É uma alergia alimentar a proteínas do trigo. Glúten não é a única proteína do trigo capaz de participar de uma reação alérgica. Uma pessoa pode ter alergia ao trigo sem ter doença celíaca, e uma pequena proporção pode apresentar as duas condições.

Sensibilidade não celíaca

É um quadro considerado quando sintomas se relacionam ao consumo de trigo ou glúten, mas doença celíaca e alergia ao trigo não explicam o caso. Outros componentes do trigo também podem estar envolvidos. Por isso, a palavra “sensibilidade” não deve ser usada como diagnóstico por eliminação feito em casa.
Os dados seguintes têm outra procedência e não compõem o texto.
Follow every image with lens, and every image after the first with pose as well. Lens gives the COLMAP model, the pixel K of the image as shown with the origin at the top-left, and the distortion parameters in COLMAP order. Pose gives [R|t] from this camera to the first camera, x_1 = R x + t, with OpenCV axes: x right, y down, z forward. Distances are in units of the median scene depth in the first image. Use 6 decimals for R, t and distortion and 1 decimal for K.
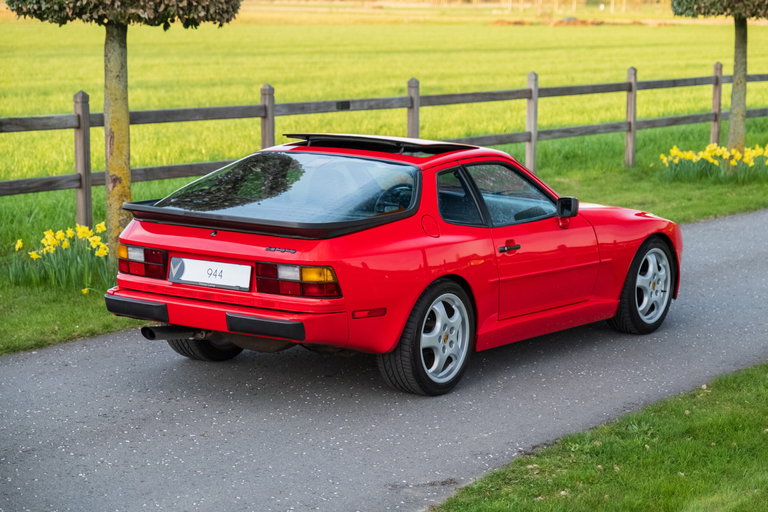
lens RADIAL K [[1580.3, 0, 384.0], [0, 1580.3, 256.0], [0, 0, 1]] dist [0.239245, -1.424380]
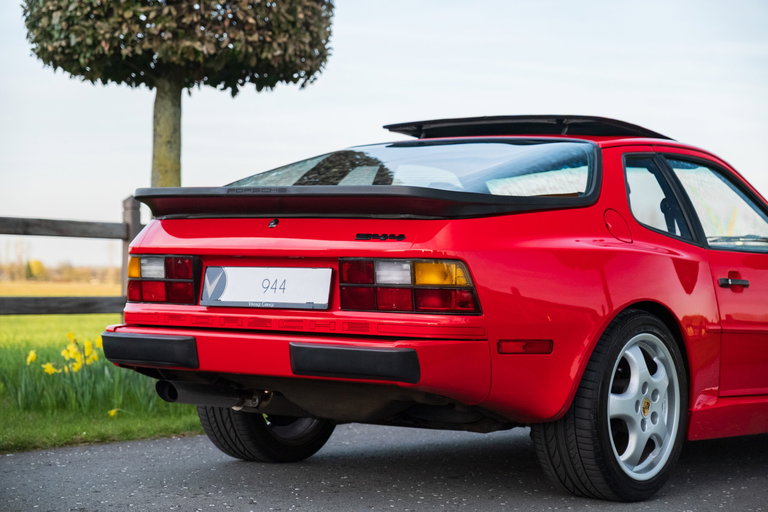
lens RADIAL K [[1580.3, 0, 384.0], [0, 1580.3, 256.0], [0, 0, 1]] dist [0.239245, -1.424380]
pose [[0.998343, 0.001230, -0.057527, -0.026909], [-0.010269, 0.987531, -0.157089, 0.091961], [0.056616, 0.157419, 0.985908, 0.374061]]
Por que não retirar o glúten antes da avaliação

Mudar a alimentação pode alterar sinais usados na investigação da doença celíaca. Também pode atrasar outra explicação e criar restrições desnecessárias. Se há suspeita, procure atendimento antes de iniciar uma dieta de exclusão.

Mesma comida não significa mesma condição. Diagnóstico correto muda o cuidado, o grau de prevenção e a orientação para a família.

Se houver suspeita de reação alérgica, procure orientação do serviço de saúde. Para sintomas persistentes, registre o contexto e leve as observações à consulta, sem usar o diário para se autodiagnosticar.